Jack Henry

Biographical details
- Born: March 14, 1946 (age 79) Wilmerding, Pennsylvania

Playing career
- 1967–1968: IUP
- Position(s): Offensive guard

Coaching career (HC unless noted)
- 1969: Blairsville HS (PA) (assistant)
- 1970: West Virginia (freshman OL)
- 1973: Edinboro (OL)
- 1975–1976: Millersville (OC)
- 1977: Southern Illinois (OL)
- 1978–1979: West Virginia (OL)
- 1980: Appalachian State (OC)
- 1981–1985: Wake Forest (OL)
- 1986–1989: IUP (OC)
- 1990–1991: Pittsburgh Steelers (OL)
- 1993–1995: Pittsburgh (OL)
- 1997–1999: Detroit Lions (OL)
- 2000–2004: New Orleans Saints (OL)
- 2005: New Orleans Saints (AHC/RGC/OL)
- 2006–2008: San Diego Chargers (OL)

= Jack Henry (American football) =

American football player and coach (born 1946)

John Henry (also known as "Jack Henry") (born March 14, 1946) is an American former football coach.

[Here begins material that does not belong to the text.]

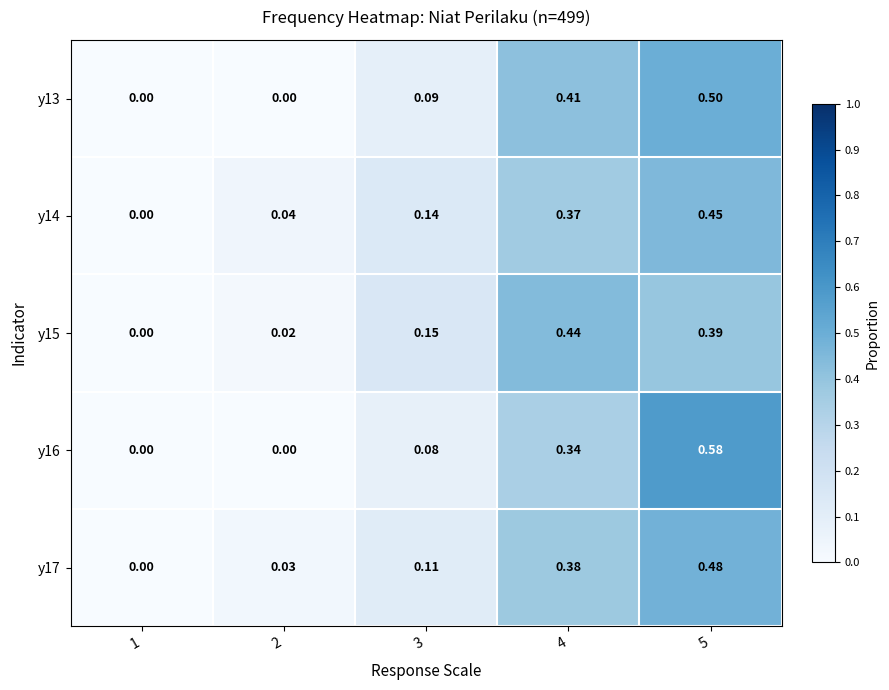

Is the value of y17 at 3 greater than the value of y13 at 1?

Yes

His National Football League (NFL) coaching career began with the Pittsburgh Steelers during Chuck Noll's final two seasons as head coach (1990–91).

==Biography==
Prior to his NFL career, Henry was a college coach for twenty-one years with stops at West Virginia University, Wake Forest University, and Indiana University of Pennsylvania (IUP), his alma mater. Henry also coached for three years on the high school level. He is a graduate of Chartiers Houston High School in Houston, Pennsylvania and IUP. He holds a master of science degree from West Virginia University.

After Henry's time with the Pittsburgh Steelers, Henry moved on to coach at the University of Pittsburgh (1993–1995) and with the Detroit Lions (1997–1999). While in Detroit, his offensive line helped Barry Sanders to rush for more than 2,000 yards.

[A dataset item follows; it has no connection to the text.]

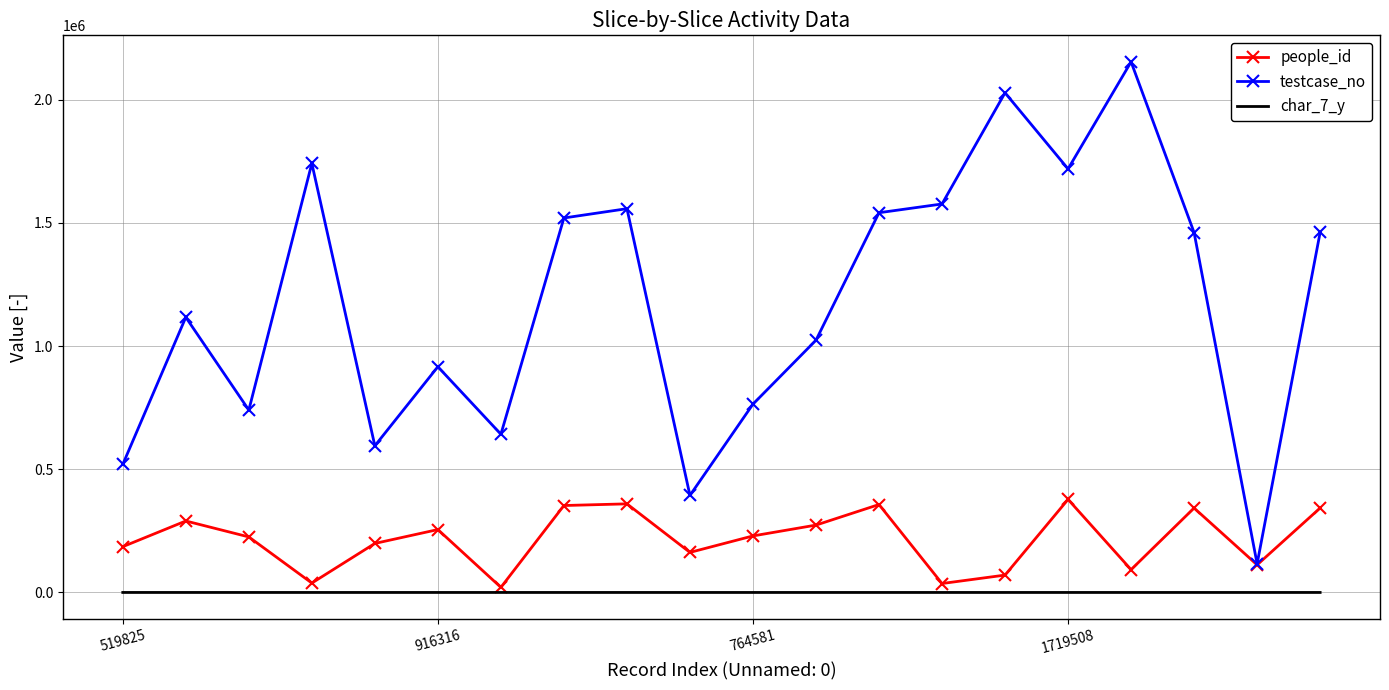

Which series has the largest range (max minus min)?

testcase_no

Following his time in Detroit, he signed on with Jim Haslett to coach the offensive line for the New Orleans Saints. During his time in New Orleans, the Saints won a playoff game for the first time in the franchise's history and had a 1,000-yard rusher for five consecutive years, which was also a franchise first. He was then named assistant head coach and run game coordinator in his later years with the club.

After a disappointing playoff loss to the Pittsburgh Steelers, the San Diego Chargers organization announced that Henry's contract would not be renewed when it expired in February 2009. During the 2006 season Henry's line cleared the way for LaDainian Tomlinson to lead the NFL in rushing as well as setting a new NFL record for touchdowns with 31.

Henry has retired and settled in Greensburg, Pennsylvania.